> _JOB ITEM_
With images excluded, write out each entry below exactly as given.
::::::::
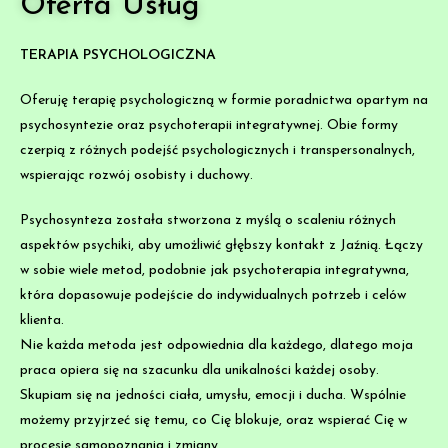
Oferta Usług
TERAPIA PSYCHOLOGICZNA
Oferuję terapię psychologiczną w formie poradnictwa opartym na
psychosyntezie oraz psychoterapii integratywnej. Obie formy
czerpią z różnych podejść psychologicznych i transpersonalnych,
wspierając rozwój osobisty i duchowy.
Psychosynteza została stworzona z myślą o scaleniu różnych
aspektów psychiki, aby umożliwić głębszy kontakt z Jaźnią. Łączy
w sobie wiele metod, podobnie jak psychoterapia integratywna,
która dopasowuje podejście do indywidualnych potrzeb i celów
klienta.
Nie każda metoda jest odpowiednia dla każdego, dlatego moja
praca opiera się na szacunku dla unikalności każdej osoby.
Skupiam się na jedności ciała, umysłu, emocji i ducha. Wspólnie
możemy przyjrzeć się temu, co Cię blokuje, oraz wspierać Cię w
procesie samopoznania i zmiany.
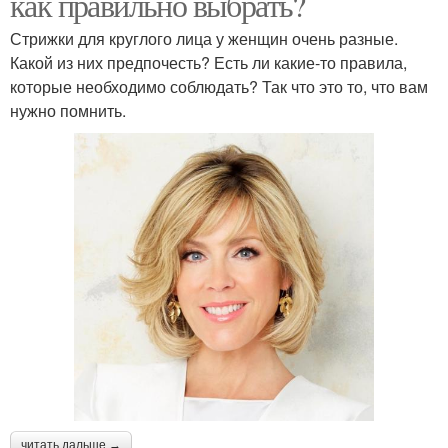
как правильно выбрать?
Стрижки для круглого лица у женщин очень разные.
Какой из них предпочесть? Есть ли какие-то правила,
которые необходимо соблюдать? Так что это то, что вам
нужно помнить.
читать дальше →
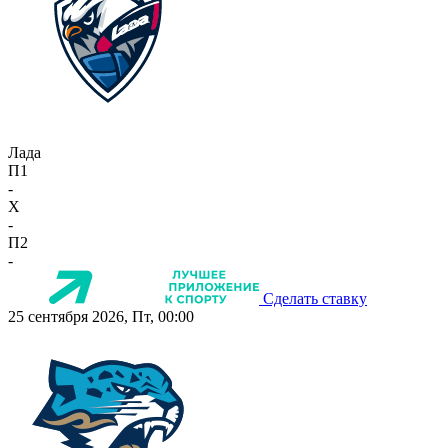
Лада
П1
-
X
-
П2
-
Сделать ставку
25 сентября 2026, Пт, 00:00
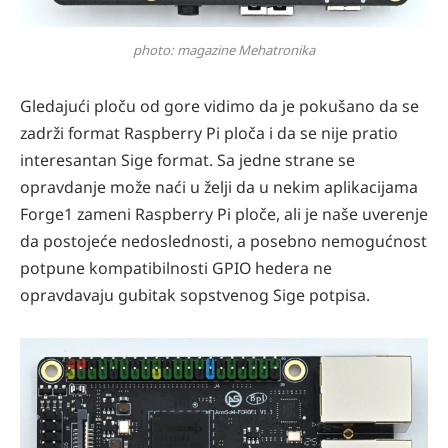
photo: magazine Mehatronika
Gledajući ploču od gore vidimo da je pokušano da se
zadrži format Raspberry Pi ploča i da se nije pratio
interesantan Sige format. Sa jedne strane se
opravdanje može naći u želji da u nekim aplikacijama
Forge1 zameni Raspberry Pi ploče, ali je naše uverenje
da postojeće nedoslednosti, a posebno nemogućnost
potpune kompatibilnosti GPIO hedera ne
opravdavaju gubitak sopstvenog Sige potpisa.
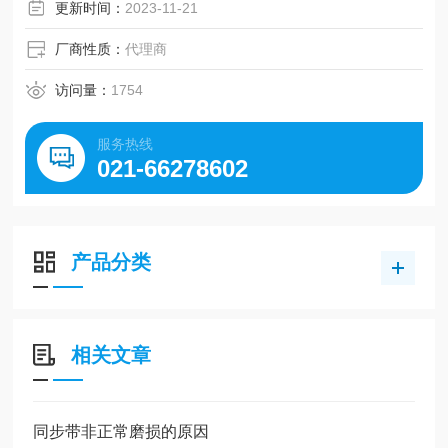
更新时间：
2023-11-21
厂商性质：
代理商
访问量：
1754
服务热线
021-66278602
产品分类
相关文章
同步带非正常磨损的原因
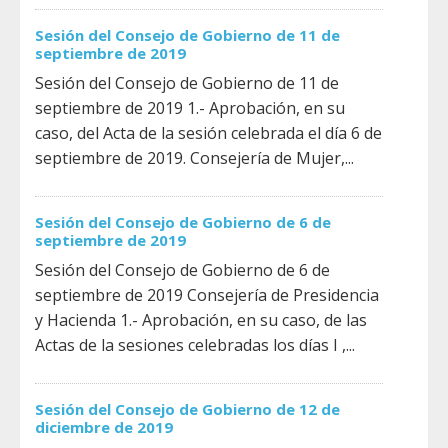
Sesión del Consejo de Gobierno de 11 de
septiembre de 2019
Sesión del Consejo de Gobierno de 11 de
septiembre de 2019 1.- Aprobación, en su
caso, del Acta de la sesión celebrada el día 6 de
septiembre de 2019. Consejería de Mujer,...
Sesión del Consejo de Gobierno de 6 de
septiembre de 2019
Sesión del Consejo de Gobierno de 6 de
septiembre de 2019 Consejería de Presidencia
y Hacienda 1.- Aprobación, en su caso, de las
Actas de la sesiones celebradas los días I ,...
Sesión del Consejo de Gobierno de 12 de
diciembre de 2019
::::::::
> _SOLVED EXERCISE_
Oferta Usług
TERAPIA PSYCHOLOGICZNA
Oferuję terapię psychologiczną w formie poradnictwa opartym na
psychosyntezie oraz psychoterapii integratywnej. Obie formy
czerpią z różnych podejść psychologicznych i transpersonalnych,
wspierając rozwój osobisty i duchowy.
Psychosynteza została stworzona z myślą o scaleniu różnych
aspektów psychiki, aby umożliwić głębszy kontakt z Jaźnią. Łączy
w sobie wiele metod, podobnie jak psychoterapia integratywna,
która dopasowuje podejście do indywidualnych potrzeb i celów
klienta.
Nie każda metoda jest odpowiednia dla każdego, dlatego moja
praca opiera się na szacunku dla unikalności każdej osoby.
Skupiam się na jedności ciała, umysłu, emocji i ducha. Wspólnie
możemy przyjrzeć się temu, co Cię blokuje, oraz wspierać Cię w
procesie samopoznania i zmiany.
как правильно выбрать?
Стрижки для круглого лица у женщин очень разные.
Какой из них предпочесть? Есть ли какие-то правила,
которые необходимо соблюдать? Так что это то, что вам
нужно помнить.
читать дальше →
Лада
П1
-
X
-
П2
-
Сделать ставку
25 сентября 2026, Пт, 00:00
photo: magazine Mehatronika
Gledajući ploču od gore vidimo da je pokušano da se
zadrži format Raspberry Pi ploča i da se nije pratio
interesantan Sige format. Sa jedne strane se
opravdanje može naći u želji da u nekim aplikacijama
Forge1 zameni Raspberry Pi ploče, ali je naše uverenje
da postojeće nedoslednosti, a posebno nemogućnost
potpune kompatibilnosti GPIO hedera ne
opravdavaju gubitak sopstvenog Sige potpisa.
更新时间：
2023-11-21
厂商性质：
代理商
访问量：
1754
服务热线
021-66278602
产品分类
相关文章
同步带非正常磨损的原因
Sesión del Consejo de Gobierno de 11 de
septiembre de 2019
Sesión del Consejo de Gobierno de 11 de
septiembre de 2019 1.- Aprobación, en su
caso, del Acta de la sesión celebrada el día 6 de
septiembre de 2019. Consejería de Mujer,...
Sesión del Consejo de Gobierno de 6 de
septiembre de 2019
Sesión del Consejo de Gobierno de 6 de
septiembre de 2019 Consejería de Presidencia
y Hacienda 1.- Aprobación, en su caso, de las
Actas de la sesiones celebradas los días I ,...
Sesión del Consejo de Gobierno de 12 de
diciembre de 2019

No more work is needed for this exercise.